1000 percent is a catchphrase in common use in the U.S. in the mid-20th century meaning extreme action or highly enthusiastic support.[1] For example, novelist Truman Capote wrote, "Prison is where she belongs. And my husband agrees one thousand percent."[2] Playwright Loring Mandel wrote, "Those coal people, those pinball people. I want them behind us a thousand percent."[3]
It was most famously used by Democratic Presidential candidate George McGovern in 1972. It backfired badly and became a byword for foolish and insincere exaggeration, and today is often used in irony or sarcasm.[4]
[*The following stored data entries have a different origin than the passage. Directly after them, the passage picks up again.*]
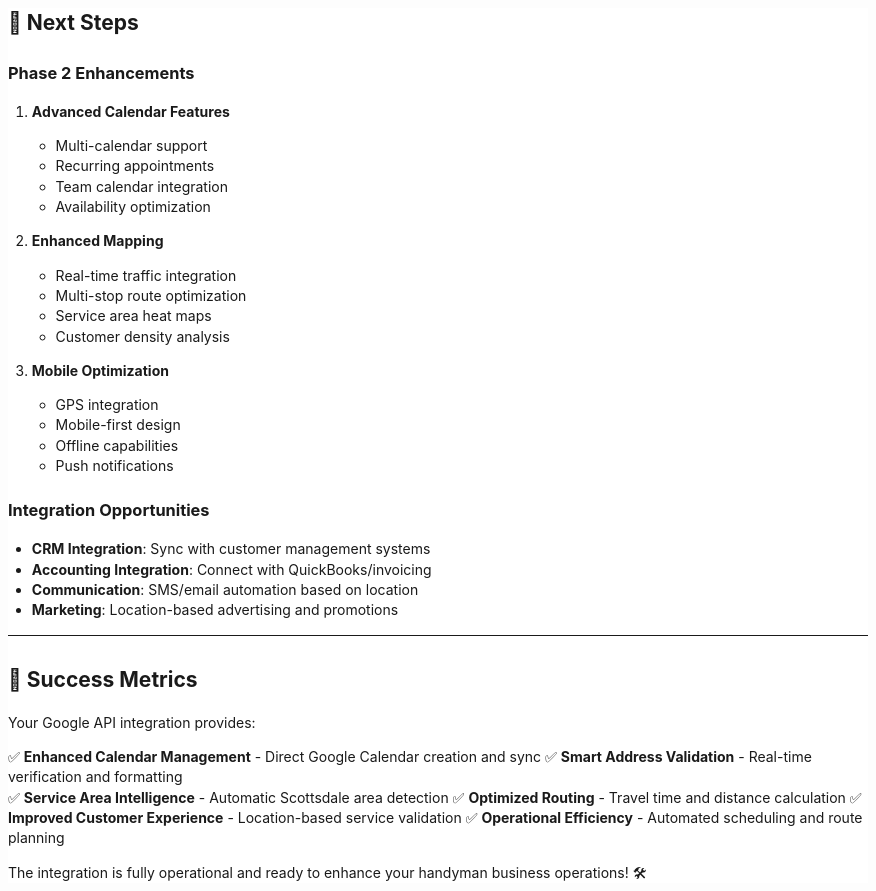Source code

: 
## 🚀 **Next Steps**

### **Phase 2 Enhancements**
1. **Advanced Calendar Features**
   - Multi-calendar support
   - Recurring appointments
   - Team calendar integration
   - Availability optimization

2. **Enhanced Mapping**
   - Real-time traffic integration
   - Multi-stop route optimization
   - Service area heat maps
   - Customer density analysis

3. **Mobile Optimization**
   - GPS integration
   - Mobile-first design
   - Offline capabilities
   - Push notifications

### **Integration Opportunities**
- **CRM Integration**: Sync with customer management systems
- **Accounting Integration**: Connect with QuickBooks/invoicing
- **Communication**: SMS/email automation based on location
- **Marketing**: Location-based advertising and promotions

---

## 🎉 **Success Metrics**

Your Google API integration provides:

✅ **Enhanced Calendar Management** - Direct Google Calendar creation and sync
✅ **Smart Address Validation** - Real-time verification and formatting  
✅ **Service Area Intelligence** - Automatic Scottsdale area detection
✅ **Optimized Routing** - Travel time and distance calculation
✅ **Improved Customer Experience** - Location-based service validation
✅ **Operational Efficiency** - Automated scheduling and route planning

The integration is fully operational and ready to enhance your handyman business operations! 🛠️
On July 25, 1972, just over two weeks after the 1972 Democratic Convention, McGovern's running mate, Thomas Eagleton, revealed that he had received electroshock therapy for clinical depression during the 1960s. McGovern had been running an emotional crusade against incumbent President Richard Nixon; the Republicans counterattacked by suggesting that McGovern was crazy, so the evidence that his running mate had secretly undergone psychiatric treatment three times for mental illness destroyed the McGovern strategy. Eagleton was hospitalized in 1960 for four weeks for "exhaustion and fatigue." He was hospitalized for four days at the Mayo Clinic in 1964, and for three weeks in 1966. He twice underwent electroshock therapy for depression.[5] Influential Democrats questioned Eagleton's ability to handle the office of Vice President, and McGovern's competence in choosing top officials. In response to initial, daily pressure from the media and party leaders that Eagleton be replaced, McGovern announced that he was "1000 percent behind Tom Eagleton, and I have no intention of dropping him from the ticket."[6]
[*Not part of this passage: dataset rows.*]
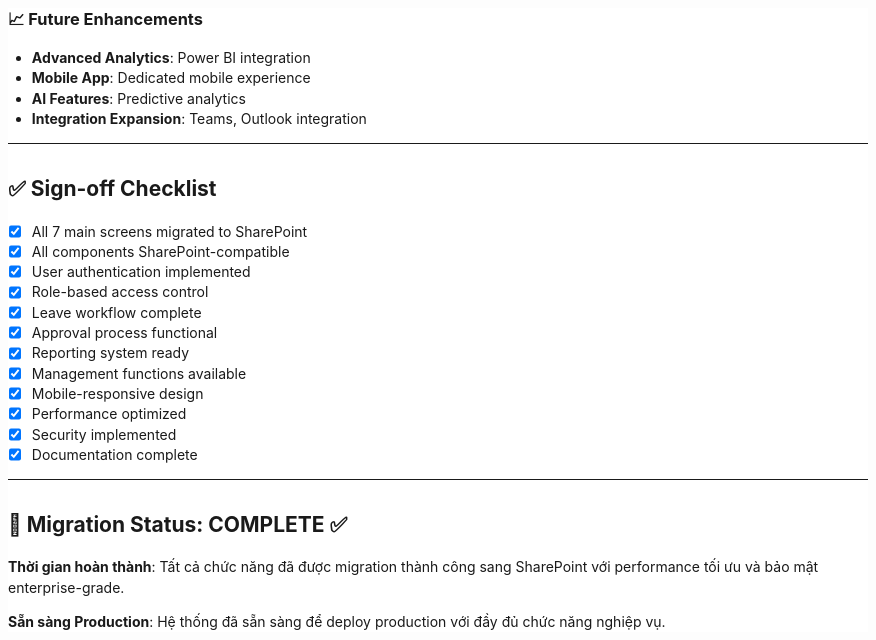 ### 📈 Future Enhancements
- **Advanced Analytics**: Power BI integration
- **Mobile App**: Dedicated mobile experience
- **AI Features**: Predictive analytics
- **Integration Expansion**: Teams, Outlook integration

---

## ✅ Sign-off Checklist

- [x] All 7 main screens migrated to SharePoint
- [x] All components SharePoint-compatible
- [x] User authentication implemented
- [x] Role-based access control
- [x] Leave workflow complete
- [x] Approval process functional
- [x] Reporting system ready
- [x] Management functions available
- [x] Mobile-responsive design
- [x] Performance optimized
- [x] Security implemented
- [x] Documentation complete

---

## 🎉 Migration Status: **COMPLETE** ✅

**Thời gian hoàn thành**: Tất cả chức năng đã được migration thành công sang SharePoint với performance tối ưu và bảo mật enterprise-grade.

**Sẵn sàng Production**: Hệ thống đã sẵn sàng để deploy production với đầy đủ chức năng nghiệp vụ. 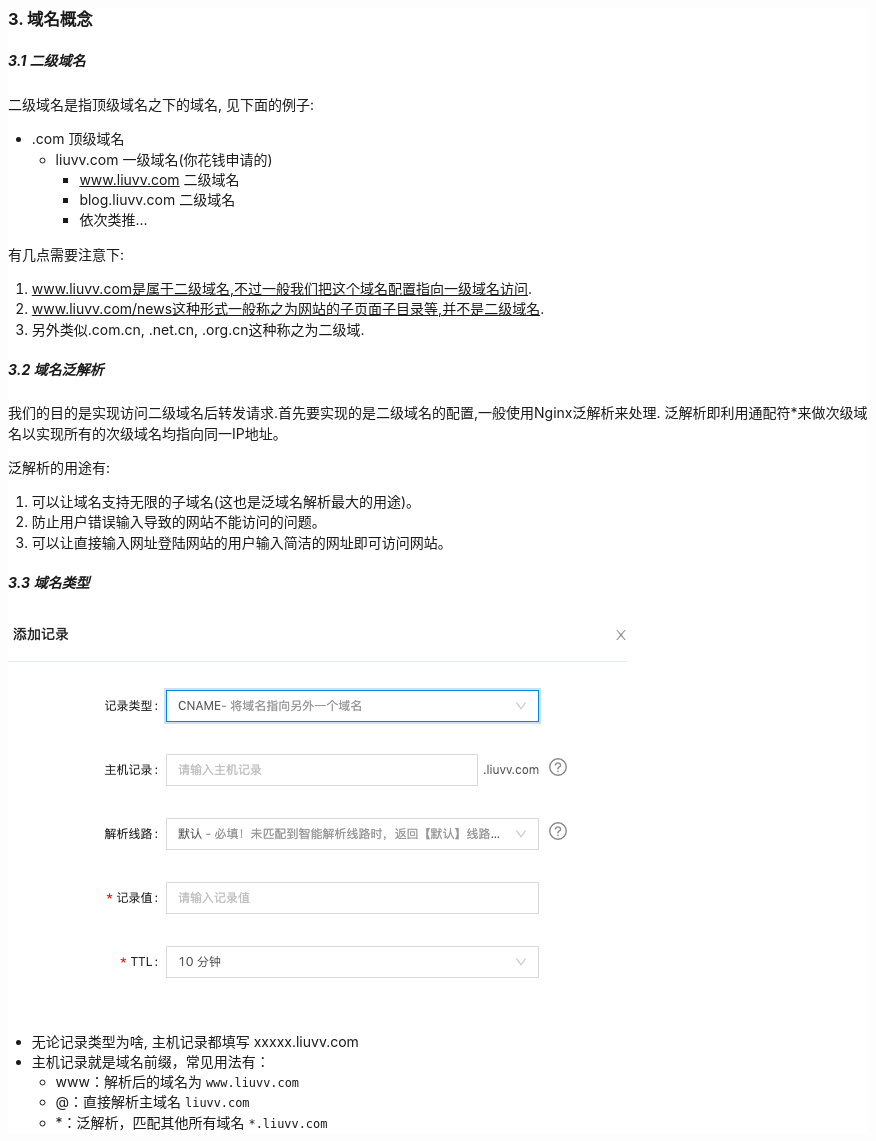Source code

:
### 3. 域名概念

##### 3.1 二级域名

二级域名是指顶级域名之下的域名, 见下面的例子:

- .com 顶级域名
  - liuvv.com 一级域名(你花钱申请的)
    - www.liuvv.com 二级域名
    - blog.liuvv.com 二级域名
    - 依次类推...

有几点需要注意下:

1. www.liuvv.com是属于二级域名,不过一般我们把这个域名配置指向一级域名访问.
2. www.liuvv.com/news这种形式一般称之为网站的子页面子目录等,并不是二级域名.
3. 另外类似.com.cn, .net.cn, .org.cn这种称之为二级域.

##### 3.2 域名泛解析

我们的目的是实现访问二级域名后转发请求.首先要实现的是二级域名的配置,一般使用Nginx泛解析来处理. 泛解析即利用通配符*来做次级域名以实现所有的次级域名均指向同一IP地址。

泛解析的用途有:

1. 可以让域名支持无限的子域名(这也是泛域名解析最大的用途)。
2. 防止用户错误输入导致的网站不能访问的问题。
3. 可以让直接输入网址登陆网站的用户输入简洁的网址即可访问网站。



##### 3.3 域名类型

![1](nginx泛域名解析/5.png)

+ 无论记录类型为啥, 主机记录都填写 xxxxx.liuvv.com
+ 主机记录就是域名前缀，常见用法有：
  + www：解析后的域名为 `www.liuvv.com`
  + @：直接解析主域名 `liuvv.com`
  + \*：泛解析，匹配其他所有域名 `*.liuvv.com`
McGovern subsequently consulted confidentially with preeminent psychiatrists, including Eagleton's own doctors, who advised him that a recurrence of Eagleton's depression was possible and could endanger the country should Eagleton become president. Consequently, on July 31, McGovern announced that he had reversed his position "in the interest of the nation", and Eagleton announced that he was withdrawing his candidacy to prevent continued diversion from greater issues, and for the sake of party unity.[7][8][9][10][11]
Five prominent Democrats turned down McGovern's desperate pleas to replace Eagleton, leaving the party in disarray, prior to Sargent Shriver's appointment. McGovern lost by one of the largest landslides in history.